27) State Department Cable, “Moscow Summit Briefing Materials,” June 8, 1988.

This detailed 19-page cable provides the State Department’s official talking points for all posts to use “in briefing host government officials at suitably high level” about the Moscow summit.  Referring to the Soviet attempt to get a statement against the use of military force, the cable says “we had to bring the Soviets back down to earth” and “we were not going back to the kind of vague concepts we had seen in the 1970s that were subject to differing interpretations and could result in misunderstandings and recriminations.”  But Gorbachev in his closing press conference would make clear that an American endorsement of his “new thinking” on security policy, and specifically such a rejection of “military means” to solve problems, would have helped him in his efforts to restructure Soviet foreign policy, and put his own establishment more on the defensive, thus allowing him to make more reforms even more quickly.  Gorbachev would express disappointment that “the opportunity to take a big stride in shaping civilized international relations has been missed.”[5]

 28) Anatoly Chernyaev Diary, June 19, 1988.

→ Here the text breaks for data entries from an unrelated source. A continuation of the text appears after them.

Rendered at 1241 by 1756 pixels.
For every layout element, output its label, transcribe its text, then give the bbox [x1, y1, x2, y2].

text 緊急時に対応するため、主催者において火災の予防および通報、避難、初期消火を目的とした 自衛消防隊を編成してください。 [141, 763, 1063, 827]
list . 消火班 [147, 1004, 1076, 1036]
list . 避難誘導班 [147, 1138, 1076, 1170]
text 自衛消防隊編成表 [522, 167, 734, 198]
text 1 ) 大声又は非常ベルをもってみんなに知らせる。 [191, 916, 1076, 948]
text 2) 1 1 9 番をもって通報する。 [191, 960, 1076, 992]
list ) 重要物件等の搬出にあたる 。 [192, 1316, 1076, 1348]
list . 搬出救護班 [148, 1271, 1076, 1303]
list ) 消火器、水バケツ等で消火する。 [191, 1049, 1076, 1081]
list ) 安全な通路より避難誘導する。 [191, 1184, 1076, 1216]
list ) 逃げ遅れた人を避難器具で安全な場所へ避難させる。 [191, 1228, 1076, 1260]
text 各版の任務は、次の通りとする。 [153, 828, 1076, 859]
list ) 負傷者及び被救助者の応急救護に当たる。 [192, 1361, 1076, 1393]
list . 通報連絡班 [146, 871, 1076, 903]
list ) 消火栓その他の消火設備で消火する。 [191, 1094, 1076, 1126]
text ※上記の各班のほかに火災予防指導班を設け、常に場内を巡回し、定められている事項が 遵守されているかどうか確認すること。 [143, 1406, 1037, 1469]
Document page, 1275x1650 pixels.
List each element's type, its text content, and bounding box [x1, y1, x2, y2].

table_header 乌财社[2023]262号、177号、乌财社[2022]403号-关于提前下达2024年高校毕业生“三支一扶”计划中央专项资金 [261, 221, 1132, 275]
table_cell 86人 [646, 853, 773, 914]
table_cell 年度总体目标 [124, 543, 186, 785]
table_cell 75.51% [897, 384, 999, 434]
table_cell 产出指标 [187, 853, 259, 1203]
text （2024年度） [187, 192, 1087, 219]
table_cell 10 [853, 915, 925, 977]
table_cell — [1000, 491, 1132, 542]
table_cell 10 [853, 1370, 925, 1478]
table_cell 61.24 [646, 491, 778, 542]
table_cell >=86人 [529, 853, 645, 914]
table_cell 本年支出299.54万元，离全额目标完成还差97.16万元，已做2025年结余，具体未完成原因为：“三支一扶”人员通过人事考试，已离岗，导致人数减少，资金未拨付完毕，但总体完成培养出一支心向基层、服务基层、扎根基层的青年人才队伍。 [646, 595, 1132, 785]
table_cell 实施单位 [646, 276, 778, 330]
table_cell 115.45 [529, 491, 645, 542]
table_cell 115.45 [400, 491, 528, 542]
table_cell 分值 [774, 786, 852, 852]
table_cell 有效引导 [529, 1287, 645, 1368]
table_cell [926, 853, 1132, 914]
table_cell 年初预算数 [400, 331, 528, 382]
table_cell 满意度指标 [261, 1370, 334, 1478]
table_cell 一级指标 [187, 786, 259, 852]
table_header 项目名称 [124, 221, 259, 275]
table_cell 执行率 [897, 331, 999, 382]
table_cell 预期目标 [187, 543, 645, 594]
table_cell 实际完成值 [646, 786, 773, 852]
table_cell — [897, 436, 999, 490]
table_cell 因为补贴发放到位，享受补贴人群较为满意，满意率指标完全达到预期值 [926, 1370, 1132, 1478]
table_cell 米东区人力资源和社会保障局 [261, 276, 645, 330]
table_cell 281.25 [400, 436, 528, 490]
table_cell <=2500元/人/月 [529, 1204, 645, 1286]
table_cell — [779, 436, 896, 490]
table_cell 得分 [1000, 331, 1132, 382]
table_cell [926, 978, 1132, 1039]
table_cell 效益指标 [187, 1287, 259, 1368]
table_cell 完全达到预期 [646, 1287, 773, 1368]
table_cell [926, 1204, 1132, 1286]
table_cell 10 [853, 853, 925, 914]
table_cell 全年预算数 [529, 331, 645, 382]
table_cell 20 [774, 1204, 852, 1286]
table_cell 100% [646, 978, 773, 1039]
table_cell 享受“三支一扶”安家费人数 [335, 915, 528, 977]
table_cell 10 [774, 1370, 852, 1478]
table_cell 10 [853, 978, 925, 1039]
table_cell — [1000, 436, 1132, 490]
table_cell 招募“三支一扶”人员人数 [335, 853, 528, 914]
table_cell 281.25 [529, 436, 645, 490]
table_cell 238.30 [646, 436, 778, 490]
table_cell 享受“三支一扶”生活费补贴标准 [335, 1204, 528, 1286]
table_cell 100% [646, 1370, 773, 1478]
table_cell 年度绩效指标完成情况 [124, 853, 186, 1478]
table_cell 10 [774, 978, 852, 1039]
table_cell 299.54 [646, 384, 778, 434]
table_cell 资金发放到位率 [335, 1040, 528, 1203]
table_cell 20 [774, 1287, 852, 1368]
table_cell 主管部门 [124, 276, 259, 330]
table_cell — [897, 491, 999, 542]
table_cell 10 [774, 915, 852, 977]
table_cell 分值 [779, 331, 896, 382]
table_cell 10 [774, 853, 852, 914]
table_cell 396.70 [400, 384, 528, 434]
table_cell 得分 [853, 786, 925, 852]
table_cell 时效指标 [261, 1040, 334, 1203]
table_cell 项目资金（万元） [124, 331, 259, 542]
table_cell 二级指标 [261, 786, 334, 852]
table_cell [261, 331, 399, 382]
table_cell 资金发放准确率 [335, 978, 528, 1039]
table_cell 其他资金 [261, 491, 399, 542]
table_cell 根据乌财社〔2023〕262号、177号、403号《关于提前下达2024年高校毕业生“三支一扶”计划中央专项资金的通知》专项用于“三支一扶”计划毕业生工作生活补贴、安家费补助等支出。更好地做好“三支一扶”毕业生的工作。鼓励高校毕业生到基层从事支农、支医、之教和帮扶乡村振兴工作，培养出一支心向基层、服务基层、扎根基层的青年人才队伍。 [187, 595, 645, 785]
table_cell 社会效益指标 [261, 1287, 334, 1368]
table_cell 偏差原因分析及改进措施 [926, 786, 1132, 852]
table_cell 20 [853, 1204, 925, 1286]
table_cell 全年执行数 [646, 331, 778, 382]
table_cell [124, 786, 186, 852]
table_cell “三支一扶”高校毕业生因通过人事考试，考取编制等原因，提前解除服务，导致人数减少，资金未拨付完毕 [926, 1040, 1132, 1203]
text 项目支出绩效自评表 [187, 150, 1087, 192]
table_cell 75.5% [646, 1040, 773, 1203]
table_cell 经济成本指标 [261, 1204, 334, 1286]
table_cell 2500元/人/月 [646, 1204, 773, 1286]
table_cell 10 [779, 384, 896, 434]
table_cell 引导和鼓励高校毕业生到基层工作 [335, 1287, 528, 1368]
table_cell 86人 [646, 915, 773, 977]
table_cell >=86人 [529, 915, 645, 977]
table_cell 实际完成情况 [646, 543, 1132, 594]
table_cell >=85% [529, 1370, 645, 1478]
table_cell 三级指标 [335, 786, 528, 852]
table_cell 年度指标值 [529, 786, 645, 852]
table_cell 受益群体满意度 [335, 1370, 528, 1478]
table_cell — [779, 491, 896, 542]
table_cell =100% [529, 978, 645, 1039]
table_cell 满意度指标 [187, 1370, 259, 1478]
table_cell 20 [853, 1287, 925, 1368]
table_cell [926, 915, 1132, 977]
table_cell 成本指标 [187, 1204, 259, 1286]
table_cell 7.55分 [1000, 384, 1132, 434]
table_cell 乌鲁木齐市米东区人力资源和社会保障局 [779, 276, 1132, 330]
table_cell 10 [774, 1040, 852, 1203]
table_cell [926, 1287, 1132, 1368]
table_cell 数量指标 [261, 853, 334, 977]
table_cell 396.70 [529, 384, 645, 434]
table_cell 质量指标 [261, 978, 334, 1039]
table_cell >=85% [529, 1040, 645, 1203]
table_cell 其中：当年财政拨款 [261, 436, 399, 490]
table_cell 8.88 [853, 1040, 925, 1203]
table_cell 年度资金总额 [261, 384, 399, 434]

 This diary entry shows that preparations for the Moscow summit were not the main issue that preoccupied the Soviet leadership in the late spring of 1988.  Once Gorbachev realized in the beginning of May that the summit would not bring the desired agreement on strategic nuclear weapons, the focus of attention shifted to preparation for the XIX Party Conference, which took place at the end of June 1988.  Most speechwriters and Gorbachev’s advisers were occupied by drafting the theses for the conference at several country houses around Moscow.  The relative importance of the summit comes through Chernyaev’s unintentional phrase “[w]e took a break from Volynskoe-2 due to Reagan’s visit.”  In his diary he also notes that the main achievement of the summit was Reagan’s realization that the Soviet Union was no longer a Cold War adversary of the past: “Reagan saw that we are not an ‘empire of evil,’ but normal people, with a rich history at that, and… we are such a giant that you cannot intimidate or dazzle us.” 

 


Notes

[1] Don Oberdorfer, From the Cold War to a New Era (Baltimore: Johns Hopkins University Press, 1998), pp. 274-275.

[2] Oberdorfer, p. 289

[3] For an extended discussion of why limits on SLCMs were much more in the U.S. national interest than the Soviets, and how the Navy’s resistance to on-board inspections gave the moral high ground to the Soviets, see the analysis by the then-U.S. ambassador to Moscow, Jack Matlock, in his book Reagan and Gorbachev: How the Cold War Ended (New York: Random House, 2004), pp. 277-279.

 [4] Mikhail Gorbachev, Ponyat’ Perestroiku… Pochemu eto vazhno seichas [To Understand Perestroika … Why it is Important Now.], Moscow, Alpina Business Books, 2006, p. 161.

[5] Raymond Garthoff, The Great Transition: American-Soviet Relations and the End of the Cold War (Washington D.C: Brookings Institution, 1994), p. 356.